All forms of childhood abuse affect the brain

Research over the past few years has established that early life experiences can have a lasting physiological effect on a person's brain.

Many studies have examined the relationship between childhood abuse or neglect and resulting changes in the way the brain deals with stress, as well as the increased risk of developing psychiatric conditions such as depression and anxiety later in life.

I have talked about this in a past column, adults who were abused as children have brains that look and function differently from the brains of individuals who did not experience abuse.

Studies have found abnormally elevated hormonal response to stress among adults who were abused as children. In addition to elevated stress hormones which could cause greater vulnerability to psychiatric disorders, studies have also found abnormal development of the brain's hippocampus and other brain structures as well as stunted neuronal pathways within the brain. Further, severely neglected children tend to have smaller than average brains with underdeveloped areas in the cortex.

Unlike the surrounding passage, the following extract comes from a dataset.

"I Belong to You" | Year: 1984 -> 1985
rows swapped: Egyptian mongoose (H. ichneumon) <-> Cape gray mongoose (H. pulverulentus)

All of this combines to prove that our early childhood experiences are critical in the development and function of our brains, and that these early years will affect us for our entire lives.

Recent studies have examined the effects of varying kinds of childhood abuse. Until fairly recently it has been assumed that physical or sexual abuse are more damaging than verbal abuse. However, an article published recently in the American Journal of Psychiatry examined the relative harm done by different types of abuse and has found verbal aggression also leaves a lasting impression.

Unfortunately, verbal abuse is the most prevalent form of abuse in our society. A survey of American parents found that 63 per cent reported one or more instances of verbal aggression such as swearing at or insulting their child. A surprisingly high number considering this was discovered in a survey where parents were reporting their own behaviours.

One recently published study asked whether childhood verbal abuse in the absence of other forms of abuse has a discernible effect on the brain.

This study found that verbal abuse is associated with moderate to large effects that are comparable to witnessing domestic violence or non-familial sexual abuse and larger than those associated with physical abuse.

Maternal verbal abuse during childhood is associated with higher risk for the development of borderline, narcissistic, obsessive-compulsive and paranoid personality disorders later in life.

These findings suggest that exposure to verbal aggression, like other forms of abuse, may be a stressor that affects the development of the brain and results in psychiatric illness among susceptible individuals. Along with affecting brain development, experiencing verbal abuse also teaches negative interpersonal communication, which is carried into future life and relationships.

Well over half of the subjects in this study reported a history of more than one form of childhood abuse and this study found that exposure to multiple forms of abuse had the largest effect on later life function, and was greater than the sum of the parts.

It appears that the greater the number of childhood abuse experiences, the higher the risk of negative health outcomes in adulthood. We should not underestimate the serious impact of abuse on the welfare of children and future adults, and this study highlights the importance of not underestimating the impact of verbal abuse.

If you are experiencing abuse or have witnessed it, seek help. Speak with the police, a counselor or doctor. Abuse is everyone's business and must be stopped.